Но вот на экран Сигурдова компьютера приземлилось объявление об архитектурном конкурсе. Он моментально загорелся: открылись новые горизонты. Чертил, фонтанировал идеями. Стоит попытать счастья! Работать из дома, ни от кого не зависеть. Кому нужны эти крупные бюро? Эта бюрократия, начальники, дышащие тебе в затылок? Человек наедине со своим кульманом — и всё, никаких назойливых управленцев, чистое творчество. Работа над проектом поселилась в нашей квартире вместе с нами. Я была рада, что Сигурду есть чем себя занять.
В октябре объявили результаты. Для шорт-листа отобрано восемь проектов. Семь от крупных бюро, восьмой от именитого голландского архитектора. Я пришла с работы и почувствовала запах горелого. В душевой валялись обугленные остатки модели. Сигурд в гостевой комнате убирал бумаги и вырывал листы из альбомов.
— Наверняка отказы — вещь обычная, — сказала я, — наверняка с первой попытки ни у кого не получается.
Сигурд вперил в меня мрачный, не знакомый мне взгляд и рявкнул:
— Заткнись, Сара!
Прямо в лицо. Сигурд никогда не говорил со мной грубо. И я не знала, как мне реагировать на его необузданную ярость, исходящую от моего любимого, словно дурной запах. Не хотела цепляться к его словам. Боялась сделать хуже. Не желала знать, что творится у него внутри. Сигурд не такой. Такого знать я не желаю. Я сказала, что пойду посижу в гостиной, и закрыла за собой дверь.
Через полчаса Сигурд с бумагами в руках прошел в ванную. Принес с собой бутылку виски и спички. Я молчу.
Остатки виски он взял с собой в гостевую комнату. В душевой кабине остались валяться остатки модели и горелые бумажки. Я почистила зубы, стараясь не глядеть туда. Завтра утром я проснусь рядом с человеком, с которым помолвлена. Я заснула в твердом убеждении, что будет так.

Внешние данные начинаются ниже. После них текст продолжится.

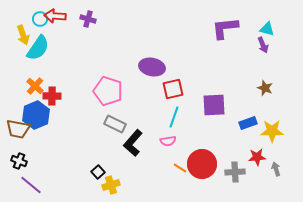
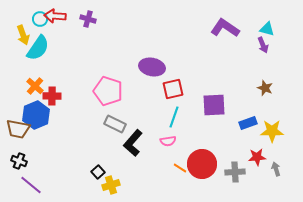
purple L-shape: rotated 40 degrees clockwise
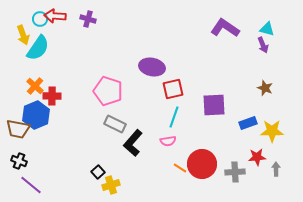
gray arrow: rotated 16 degrees clockwise
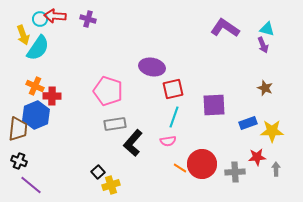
orange cross: rotated 18 degrees counterclockwise
gray rectangle: rotated 35 degrees counterclockwise
brown trapezoid: rotated 95 degrees counterclockwise
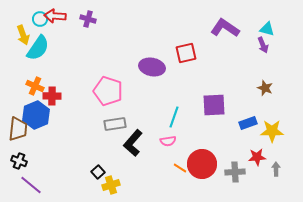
red square: moved 13 px right, 36 px up
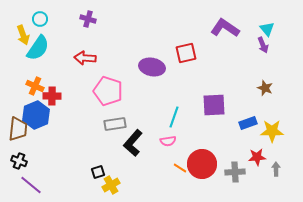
red arrow: moved 30 px right, 42 px down
cyan triangle: rotated 35 degrees clockwise
black square: rotated 24 degrees clockwise
yellow cross: rotated 12 degrees counterclockwise
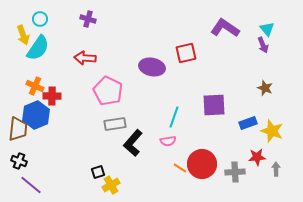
pink pentagon: rotated 8 degrees clockwise
yellow star: rotated 20 degrees clockwise
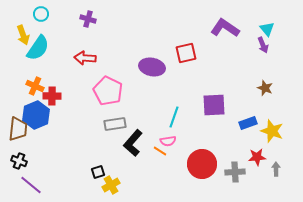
cyan circle: moved 1 px right, 5 px up
orange line: moved 20 px left, 17 px up
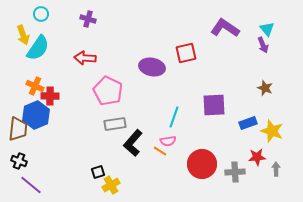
red cross: moved 2 px left
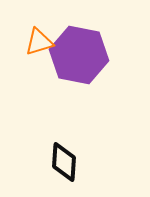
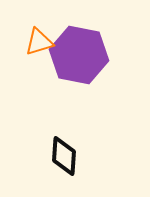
black diamond: moved 6 px up
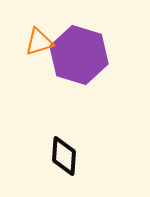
purple hexagon: rotated 6 degrees clockwise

Так и было. С утра Сигурд был неразговорчив. К моему возвращению с работы он убрался в квартире и приготовил ужин. А через три недели нашел работу. Больше о новых горизонтах мы не говорили.
Анника заезжает ко мне после работы. Я сижу и вяло роюсь в коробках в поисках сама не знаю чего. Переехав сюда, мы с Сигурдом так и не успели разобрать все вещи. Одна коробка многообещающе помечена как «Разное, Сигурд». Все его теперь мое, сказал Гюндерсен и Флемминг тоже. Может быть, вещи Сигурда помогут разобраться в нем самом…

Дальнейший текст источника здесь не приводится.